Human lipocalin-2 variants : therapeutic evaluations

Abstract

Lipocalin-2 is a proinflammatory protein that undergoes post-translational modification by polyamination and has unique structure-function dynamics. The presence of different lipocalin-2 variants exhibits varied expression patterns. In the present study, the role of human lipocalin-2 variants, including polyaminated lipocalin-2 (hLcn2), non-polyaminated lipocalin-2 (C87A), and highly polyaminated lipocalin-2 (R81E) in regulating neutrophil function and the formation of neutrophil extracellular traps (NETs) was investigated. The expression of distinctive human lipocalin-2 variants was examined in mouse models with obesity and/or cardiovascular dysfunctions. The therapeutical potential of targeting the different human lipocalin-2 variants was also explored.

The results demonstrated that C87A levels were significantly elevated in cardiac and epididymal white adipose tissue following a high-fat diet. Neutralization with an anti-C87A antibody effectively reduced NETs formation and downregulated key inflammatory chemokines,

I including CXCL2, which are critical for recruiting neutrophils via the CXCR2 chemokine receptor. Enhanced signaling through CXCR2 was observed in the presence of elevated C87A, correlating with increased neutrophil infiltration and NETosis, suggesting a direct link between lipocalin-2 variants and the regulation of neutrophil activity in inflammatory conditions.

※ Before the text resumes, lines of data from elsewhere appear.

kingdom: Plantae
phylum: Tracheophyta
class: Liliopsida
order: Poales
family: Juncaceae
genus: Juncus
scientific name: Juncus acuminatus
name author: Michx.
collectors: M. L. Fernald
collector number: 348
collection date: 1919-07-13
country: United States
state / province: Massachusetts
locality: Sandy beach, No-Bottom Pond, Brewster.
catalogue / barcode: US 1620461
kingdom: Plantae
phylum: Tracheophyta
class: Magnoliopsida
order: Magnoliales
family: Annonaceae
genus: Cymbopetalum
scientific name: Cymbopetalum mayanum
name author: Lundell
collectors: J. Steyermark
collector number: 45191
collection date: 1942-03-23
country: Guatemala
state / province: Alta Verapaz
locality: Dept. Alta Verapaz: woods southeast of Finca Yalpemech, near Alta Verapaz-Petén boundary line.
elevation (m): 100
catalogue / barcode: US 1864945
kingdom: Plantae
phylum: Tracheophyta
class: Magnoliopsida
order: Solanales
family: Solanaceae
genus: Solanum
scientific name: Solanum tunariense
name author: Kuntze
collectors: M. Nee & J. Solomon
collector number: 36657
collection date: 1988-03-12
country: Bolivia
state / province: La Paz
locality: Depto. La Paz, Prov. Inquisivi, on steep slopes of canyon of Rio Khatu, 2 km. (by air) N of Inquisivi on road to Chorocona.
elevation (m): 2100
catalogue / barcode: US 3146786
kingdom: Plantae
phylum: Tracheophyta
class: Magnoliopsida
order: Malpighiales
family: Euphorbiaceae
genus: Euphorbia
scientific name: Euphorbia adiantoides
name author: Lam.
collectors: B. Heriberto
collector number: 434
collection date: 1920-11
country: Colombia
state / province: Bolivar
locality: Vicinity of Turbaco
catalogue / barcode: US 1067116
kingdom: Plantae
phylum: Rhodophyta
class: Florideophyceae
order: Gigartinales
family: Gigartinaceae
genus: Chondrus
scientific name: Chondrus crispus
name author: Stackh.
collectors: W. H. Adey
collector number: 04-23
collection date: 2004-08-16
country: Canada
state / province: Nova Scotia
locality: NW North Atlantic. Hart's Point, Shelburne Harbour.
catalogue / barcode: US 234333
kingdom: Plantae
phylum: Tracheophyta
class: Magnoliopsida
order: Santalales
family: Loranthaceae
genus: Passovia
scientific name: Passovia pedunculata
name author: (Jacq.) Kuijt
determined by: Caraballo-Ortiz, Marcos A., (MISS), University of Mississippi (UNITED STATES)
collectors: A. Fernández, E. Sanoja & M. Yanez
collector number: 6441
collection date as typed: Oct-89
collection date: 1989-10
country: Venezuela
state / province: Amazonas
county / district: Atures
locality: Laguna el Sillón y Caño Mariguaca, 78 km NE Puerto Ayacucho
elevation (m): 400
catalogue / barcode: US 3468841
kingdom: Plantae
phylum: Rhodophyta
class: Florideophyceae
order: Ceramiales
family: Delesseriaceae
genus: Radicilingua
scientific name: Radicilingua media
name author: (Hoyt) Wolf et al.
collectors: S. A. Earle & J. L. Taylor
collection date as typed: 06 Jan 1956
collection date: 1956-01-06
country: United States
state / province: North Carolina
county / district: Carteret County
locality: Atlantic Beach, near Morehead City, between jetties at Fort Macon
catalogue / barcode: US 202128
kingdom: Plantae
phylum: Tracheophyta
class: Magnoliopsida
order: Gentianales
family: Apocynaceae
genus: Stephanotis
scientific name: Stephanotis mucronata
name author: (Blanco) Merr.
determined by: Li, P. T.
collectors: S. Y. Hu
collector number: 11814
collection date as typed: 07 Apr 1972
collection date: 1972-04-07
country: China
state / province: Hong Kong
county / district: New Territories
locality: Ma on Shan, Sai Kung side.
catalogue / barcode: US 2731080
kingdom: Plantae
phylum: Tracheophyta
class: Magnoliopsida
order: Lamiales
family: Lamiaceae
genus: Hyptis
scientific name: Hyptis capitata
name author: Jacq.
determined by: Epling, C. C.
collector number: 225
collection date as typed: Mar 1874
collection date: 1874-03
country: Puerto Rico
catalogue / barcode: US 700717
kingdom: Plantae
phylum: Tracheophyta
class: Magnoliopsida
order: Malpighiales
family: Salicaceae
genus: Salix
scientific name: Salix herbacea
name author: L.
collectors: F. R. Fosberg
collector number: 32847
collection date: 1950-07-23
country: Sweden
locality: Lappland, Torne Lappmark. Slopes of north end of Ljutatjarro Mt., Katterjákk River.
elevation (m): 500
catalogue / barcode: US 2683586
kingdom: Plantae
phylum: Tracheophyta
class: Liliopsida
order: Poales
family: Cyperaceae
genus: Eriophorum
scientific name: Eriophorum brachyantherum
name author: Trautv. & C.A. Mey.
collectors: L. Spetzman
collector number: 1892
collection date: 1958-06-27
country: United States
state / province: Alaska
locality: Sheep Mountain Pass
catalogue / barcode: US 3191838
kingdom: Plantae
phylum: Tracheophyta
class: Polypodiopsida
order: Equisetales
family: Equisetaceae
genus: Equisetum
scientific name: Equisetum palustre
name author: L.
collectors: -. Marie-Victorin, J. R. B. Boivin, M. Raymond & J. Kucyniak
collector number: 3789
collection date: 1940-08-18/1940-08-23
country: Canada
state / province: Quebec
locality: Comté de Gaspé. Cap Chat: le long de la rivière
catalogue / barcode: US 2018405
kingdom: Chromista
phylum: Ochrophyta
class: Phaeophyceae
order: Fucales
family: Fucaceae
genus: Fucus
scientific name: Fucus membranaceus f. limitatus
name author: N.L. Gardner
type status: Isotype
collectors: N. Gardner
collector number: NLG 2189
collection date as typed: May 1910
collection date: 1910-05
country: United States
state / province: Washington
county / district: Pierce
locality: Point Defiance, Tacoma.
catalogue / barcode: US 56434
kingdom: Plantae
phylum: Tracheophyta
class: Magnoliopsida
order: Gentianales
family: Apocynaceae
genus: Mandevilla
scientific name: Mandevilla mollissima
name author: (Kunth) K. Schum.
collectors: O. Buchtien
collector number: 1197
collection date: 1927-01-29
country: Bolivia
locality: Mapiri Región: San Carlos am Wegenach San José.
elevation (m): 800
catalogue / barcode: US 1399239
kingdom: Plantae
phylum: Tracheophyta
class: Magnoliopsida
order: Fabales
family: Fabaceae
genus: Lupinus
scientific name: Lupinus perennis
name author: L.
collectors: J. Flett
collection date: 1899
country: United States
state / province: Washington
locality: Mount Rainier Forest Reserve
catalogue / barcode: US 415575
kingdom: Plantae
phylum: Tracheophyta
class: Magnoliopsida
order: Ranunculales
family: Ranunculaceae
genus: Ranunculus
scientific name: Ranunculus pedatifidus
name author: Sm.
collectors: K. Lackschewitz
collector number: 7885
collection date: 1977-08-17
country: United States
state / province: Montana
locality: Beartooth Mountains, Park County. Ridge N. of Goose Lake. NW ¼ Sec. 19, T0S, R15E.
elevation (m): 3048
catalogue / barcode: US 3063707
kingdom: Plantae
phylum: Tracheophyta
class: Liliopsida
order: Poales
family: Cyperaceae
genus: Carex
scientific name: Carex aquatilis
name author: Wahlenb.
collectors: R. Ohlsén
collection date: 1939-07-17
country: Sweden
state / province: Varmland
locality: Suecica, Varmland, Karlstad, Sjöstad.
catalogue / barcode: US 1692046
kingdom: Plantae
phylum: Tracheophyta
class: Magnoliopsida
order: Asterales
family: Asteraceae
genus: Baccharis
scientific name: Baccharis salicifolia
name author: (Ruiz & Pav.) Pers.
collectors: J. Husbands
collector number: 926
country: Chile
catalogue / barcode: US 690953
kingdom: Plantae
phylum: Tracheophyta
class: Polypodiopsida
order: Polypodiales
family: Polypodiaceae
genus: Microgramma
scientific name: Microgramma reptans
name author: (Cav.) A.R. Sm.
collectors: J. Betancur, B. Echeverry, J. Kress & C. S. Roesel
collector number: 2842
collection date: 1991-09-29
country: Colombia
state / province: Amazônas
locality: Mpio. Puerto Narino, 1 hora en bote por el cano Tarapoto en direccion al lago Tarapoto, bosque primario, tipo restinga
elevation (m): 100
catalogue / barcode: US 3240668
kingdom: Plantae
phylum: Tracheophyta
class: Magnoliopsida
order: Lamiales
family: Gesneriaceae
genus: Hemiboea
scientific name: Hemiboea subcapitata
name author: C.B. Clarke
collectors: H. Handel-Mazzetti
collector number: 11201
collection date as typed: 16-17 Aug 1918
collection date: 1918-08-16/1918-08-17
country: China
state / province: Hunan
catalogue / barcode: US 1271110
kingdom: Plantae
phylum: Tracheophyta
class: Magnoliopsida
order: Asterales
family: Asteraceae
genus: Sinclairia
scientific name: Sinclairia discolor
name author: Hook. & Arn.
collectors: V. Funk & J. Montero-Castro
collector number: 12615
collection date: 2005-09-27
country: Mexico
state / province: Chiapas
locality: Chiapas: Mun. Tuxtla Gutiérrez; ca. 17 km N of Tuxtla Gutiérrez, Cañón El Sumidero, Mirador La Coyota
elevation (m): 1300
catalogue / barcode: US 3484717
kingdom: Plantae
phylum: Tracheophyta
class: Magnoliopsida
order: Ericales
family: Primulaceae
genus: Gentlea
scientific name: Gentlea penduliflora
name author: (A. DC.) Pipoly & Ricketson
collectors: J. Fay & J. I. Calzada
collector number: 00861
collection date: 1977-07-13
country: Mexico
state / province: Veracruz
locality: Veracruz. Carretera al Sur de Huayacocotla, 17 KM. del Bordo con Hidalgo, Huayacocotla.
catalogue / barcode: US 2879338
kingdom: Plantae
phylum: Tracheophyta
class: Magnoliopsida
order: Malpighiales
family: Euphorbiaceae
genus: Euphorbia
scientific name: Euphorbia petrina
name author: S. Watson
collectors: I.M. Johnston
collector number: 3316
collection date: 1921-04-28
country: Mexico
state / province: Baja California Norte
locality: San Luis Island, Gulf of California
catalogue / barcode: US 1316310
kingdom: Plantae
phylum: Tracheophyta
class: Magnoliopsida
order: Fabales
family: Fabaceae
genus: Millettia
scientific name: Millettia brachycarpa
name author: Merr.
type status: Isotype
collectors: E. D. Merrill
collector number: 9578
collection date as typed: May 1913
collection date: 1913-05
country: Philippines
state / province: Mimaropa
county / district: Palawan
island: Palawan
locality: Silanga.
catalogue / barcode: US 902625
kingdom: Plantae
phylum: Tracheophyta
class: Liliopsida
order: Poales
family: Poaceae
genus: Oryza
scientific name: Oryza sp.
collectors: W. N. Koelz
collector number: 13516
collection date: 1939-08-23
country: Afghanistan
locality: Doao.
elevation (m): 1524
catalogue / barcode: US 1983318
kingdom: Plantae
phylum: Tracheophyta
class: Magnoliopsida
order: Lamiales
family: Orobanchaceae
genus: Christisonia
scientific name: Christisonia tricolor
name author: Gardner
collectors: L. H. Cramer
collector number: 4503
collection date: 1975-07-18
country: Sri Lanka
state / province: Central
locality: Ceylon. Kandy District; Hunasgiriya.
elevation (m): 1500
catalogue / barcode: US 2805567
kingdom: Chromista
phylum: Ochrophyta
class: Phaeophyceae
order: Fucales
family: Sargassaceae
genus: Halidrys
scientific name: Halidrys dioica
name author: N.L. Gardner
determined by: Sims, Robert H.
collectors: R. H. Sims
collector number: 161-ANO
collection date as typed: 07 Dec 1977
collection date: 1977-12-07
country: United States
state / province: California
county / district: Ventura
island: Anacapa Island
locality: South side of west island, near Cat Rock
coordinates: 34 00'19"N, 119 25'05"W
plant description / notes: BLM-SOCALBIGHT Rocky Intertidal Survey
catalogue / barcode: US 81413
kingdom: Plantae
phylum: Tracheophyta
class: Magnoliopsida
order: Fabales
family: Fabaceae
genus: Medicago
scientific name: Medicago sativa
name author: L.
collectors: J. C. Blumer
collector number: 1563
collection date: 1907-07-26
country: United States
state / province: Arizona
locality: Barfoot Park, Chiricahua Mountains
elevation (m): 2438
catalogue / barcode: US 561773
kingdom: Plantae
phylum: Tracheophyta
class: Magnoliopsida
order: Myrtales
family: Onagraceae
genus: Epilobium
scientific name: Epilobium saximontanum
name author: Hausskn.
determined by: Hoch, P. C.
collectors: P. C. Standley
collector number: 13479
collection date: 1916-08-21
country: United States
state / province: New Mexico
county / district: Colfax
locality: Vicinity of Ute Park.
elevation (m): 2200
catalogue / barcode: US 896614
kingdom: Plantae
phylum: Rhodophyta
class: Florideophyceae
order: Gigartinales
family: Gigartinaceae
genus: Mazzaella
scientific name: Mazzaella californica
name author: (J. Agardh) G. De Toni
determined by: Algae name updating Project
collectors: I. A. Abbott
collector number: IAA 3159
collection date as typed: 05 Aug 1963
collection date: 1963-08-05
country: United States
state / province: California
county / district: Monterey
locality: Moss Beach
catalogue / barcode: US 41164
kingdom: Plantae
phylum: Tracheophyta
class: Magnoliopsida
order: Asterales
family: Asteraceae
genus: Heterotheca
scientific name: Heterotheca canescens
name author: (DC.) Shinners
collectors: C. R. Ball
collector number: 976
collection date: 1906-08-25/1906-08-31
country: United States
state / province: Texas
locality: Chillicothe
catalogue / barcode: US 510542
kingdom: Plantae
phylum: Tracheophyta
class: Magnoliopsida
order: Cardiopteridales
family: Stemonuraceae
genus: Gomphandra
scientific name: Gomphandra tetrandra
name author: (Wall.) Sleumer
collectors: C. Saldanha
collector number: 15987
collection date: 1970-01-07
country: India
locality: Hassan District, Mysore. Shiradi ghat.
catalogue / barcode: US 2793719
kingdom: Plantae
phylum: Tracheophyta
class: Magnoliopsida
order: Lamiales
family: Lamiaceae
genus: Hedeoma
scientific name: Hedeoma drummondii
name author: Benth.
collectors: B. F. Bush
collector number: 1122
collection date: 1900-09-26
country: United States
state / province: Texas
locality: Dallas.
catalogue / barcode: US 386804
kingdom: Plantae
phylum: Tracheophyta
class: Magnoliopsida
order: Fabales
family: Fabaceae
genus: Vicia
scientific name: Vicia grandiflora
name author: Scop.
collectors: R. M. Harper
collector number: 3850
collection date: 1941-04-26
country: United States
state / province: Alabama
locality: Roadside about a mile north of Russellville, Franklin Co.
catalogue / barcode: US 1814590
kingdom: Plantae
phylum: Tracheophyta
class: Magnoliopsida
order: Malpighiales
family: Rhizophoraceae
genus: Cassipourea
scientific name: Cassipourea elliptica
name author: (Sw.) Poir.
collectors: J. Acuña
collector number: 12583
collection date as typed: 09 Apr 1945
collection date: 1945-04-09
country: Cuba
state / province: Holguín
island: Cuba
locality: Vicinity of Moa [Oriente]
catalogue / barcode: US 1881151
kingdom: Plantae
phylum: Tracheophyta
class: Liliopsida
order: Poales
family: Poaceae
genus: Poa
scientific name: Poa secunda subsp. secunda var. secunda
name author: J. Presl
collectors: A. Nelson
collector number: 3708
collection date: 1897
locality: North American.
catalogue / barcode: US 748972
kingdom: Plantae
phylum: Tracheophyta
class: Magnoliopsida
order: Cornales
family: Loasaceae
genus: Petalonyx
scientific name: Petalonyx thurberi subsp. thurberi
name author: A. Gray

Furthermore, the pathogenic role of C87A in models of obesity-induced hypertension and heart failure with preserved ejection fraction was assessed. Our results showed that modulation of C87A not only decreased neutrophil infiltration and NETosis but also mitigated the associated cardiovascular complications. Additionally, macrophage polarization was found to be protective against C87A-induced inflammation, while astrocytes in the brain may contribute to obesityinduced hypertension through the paracrine release of inflammatory factors, including lipocalin-2.

These findings highlight the complex interplay between lipocalin-2 variants, neutrophils, and inflammation, suggesting that targeting lipocalin-2 variant C87A may represent a novel therapeutic strategy to mitigate chronic inflammatory conditions and their cardiometabolic complications. This research underscores the importance of understanding the mechanisms underlying NETs formation and the potential for lipocalin-2 variants as therapeutic targets in managing obesity-related obesity and cardiometabolic diseases.